• **PROBLEM DESCRIPTION**
Render every line of the entries below as a numbered list, skipping any blank lines. Leave the pictures out of your answer.

**** DATA EXTRACT ****

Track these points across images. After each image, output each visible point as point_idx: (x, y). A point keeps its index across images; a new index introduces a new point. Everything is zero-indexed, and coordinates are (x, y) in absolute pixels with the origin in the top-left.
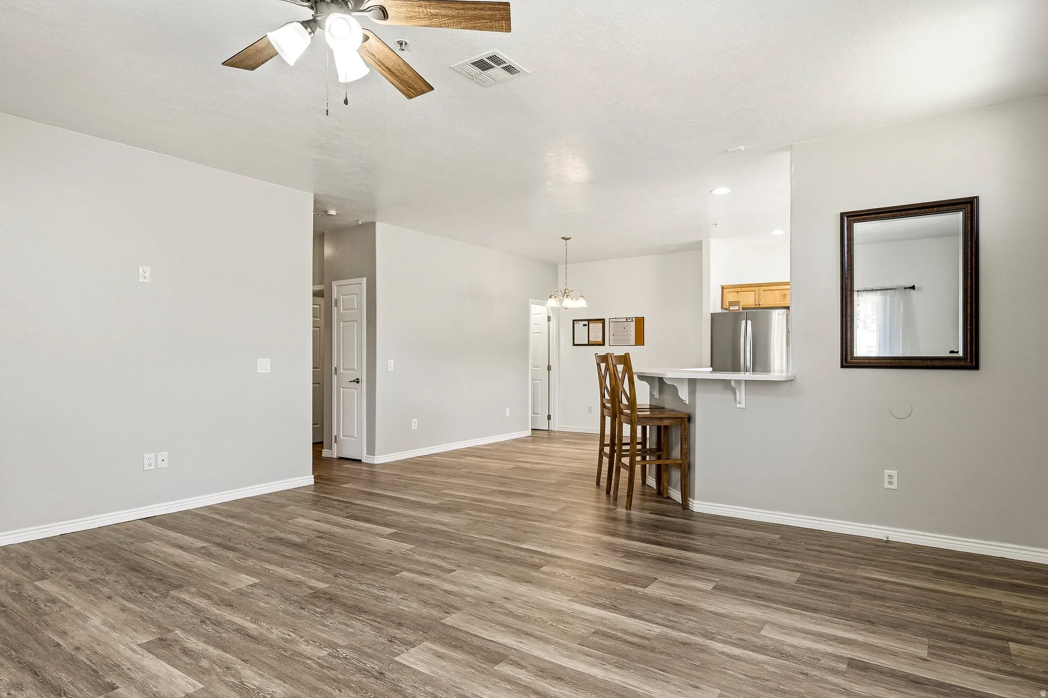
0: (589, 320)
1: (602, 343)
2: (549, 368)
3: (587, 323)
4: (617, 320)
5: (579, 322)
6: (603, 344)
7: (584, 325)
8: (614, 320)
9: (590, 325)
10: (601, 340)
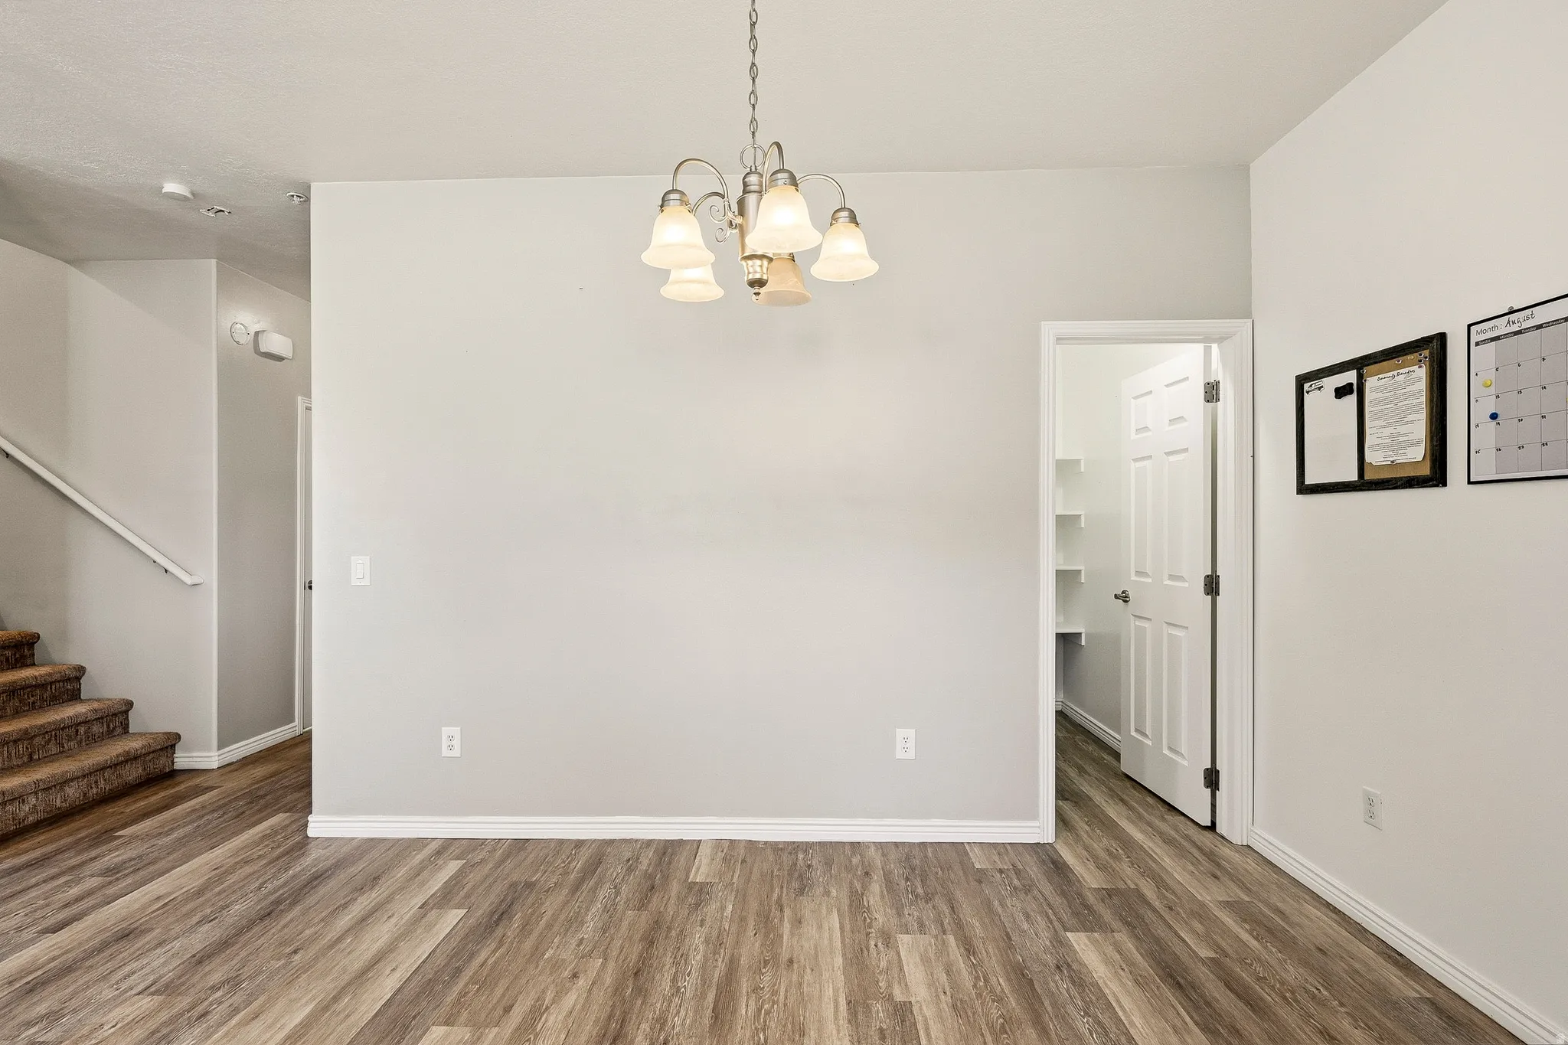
0: (1360, 364)
1: (1426, 471)
2: (1212, 586)
3: (1350, 377)
4: (1521, 321)
5: (1318, 383)
6: (1437, 477)
7: (1341, 392)
8: (1502, 327)
9: (1371, 383)
10: (1417, 453)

****

• **SOLUTION FOR THIS EXERCISE**
1. Track these points across images. After each image, output each visible point as point_idx: (x, y). A point keeps its index across images; a new index introduces a new point. Everything is zero-indexed, and coordinates are (x, y) in absolute pixels with the origin in the top-left.
2. 0: (589, 320)
3. 1: (602, 343)
4. 2: (549, 368)
5. 3: (587, 323)
6. 4: (617, 320)
7. 5: (579, 322)
8. 6: (603, 344)
9. 7: (584, 325)
10. 8: (614, 320)
11. 9: (590, 325)
12. 10: (601, 340)
13. 0: (1360, 364)
14. 1: (1426, 471)
15. 2: (1212, 586)
16. 3: (1350, 377)
17. 4: (1521, 321)
18. 5: (1318, 383)
19. 6: (1437, 477)
20. 7: (1341, 392)
21. 8: (1502, 327)
22. 9: (1371, 383)
23. 10: (1417, 453)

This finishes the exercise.